An MBA is just like any other product or service. You pay more for the top brands. But is price a true indication of quality? Is a £25,500 MBA from Cranfield School of Management three times better than an £8,420 MBA from the University of Leicester? Is London Business School's £43,490 MBA twice as good as Bath's £20,000 course? Many factors determine price, including the type of institution offering the MBA, the local economy, the make-up of the faculty and the mode of delivery. But with such variety in fees, prospective students need to be sure that their MBA is good value for money and a sound investment.
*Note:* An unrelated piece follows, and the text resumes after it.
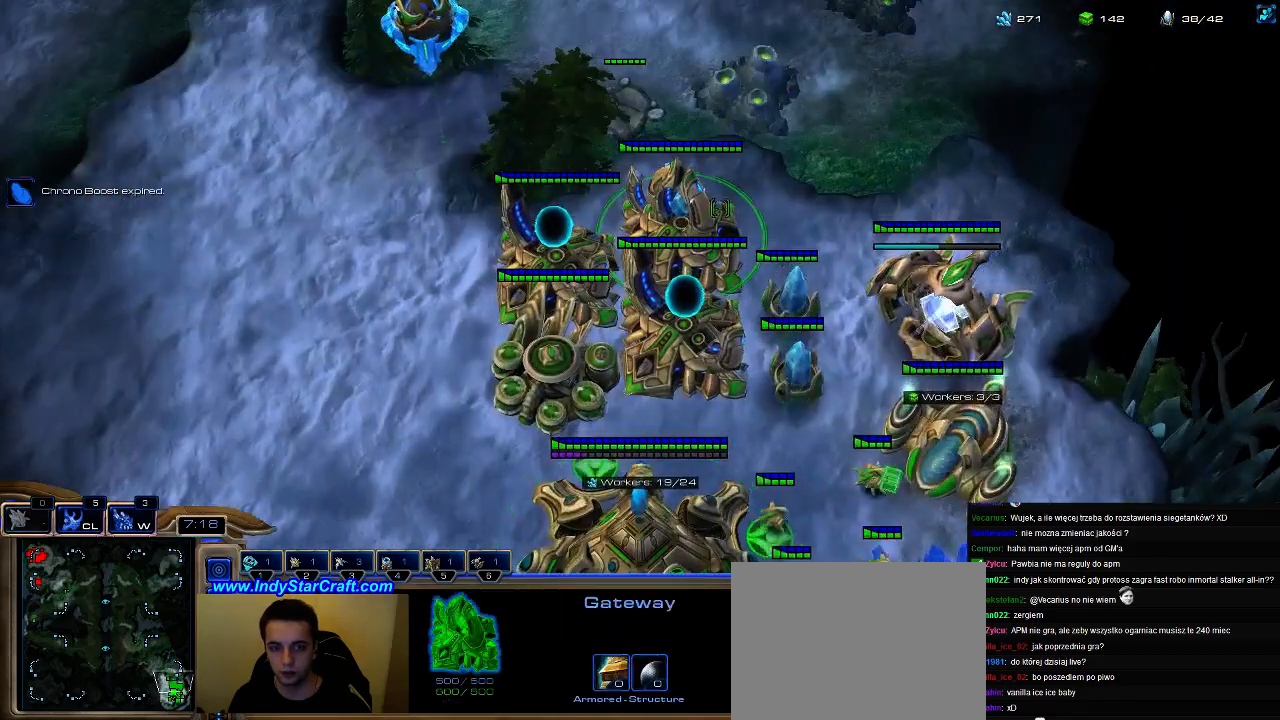
{"keys": [], "events": [[233, "g", "down"], [367, "g", "up"]]}
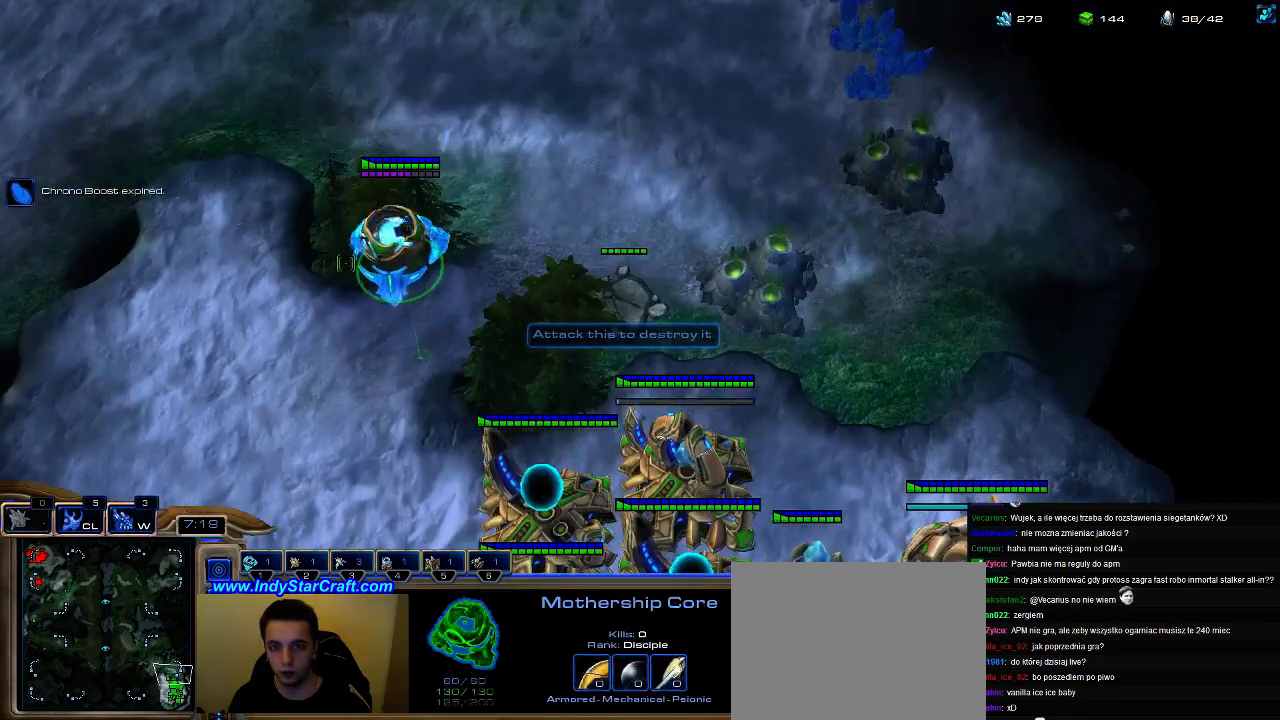
{"keys": [], "events": []}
'The "top" business schools spend a lot of money on internationally renowned faculty members and that is reflected in the cost of the course,' says Jeanette Purcell, chief executive of the Association of MBAs (AMBA). 'You pay more to sit at the feet of management gurus. Some schools are able to charge higher fees because of their prestige, profile and reputation. But that doesn't necessarily mean that the schools with cheaper fees are offering courses of a lesser quality.'
Purcell advises prospective MBA students to consider only accredited schools. There are currently 117 business schools in the UK offering MBAs, 38 of which are 'kite-marked' with accredited status. This gives students an invaluable way of separating out the good apples from the bad. 'It narrows down your choice but it also gives you a guarantee of quality and return on investment. Providing you have chosen an accredited school, you can be sure your MBA will retain its value,' he says.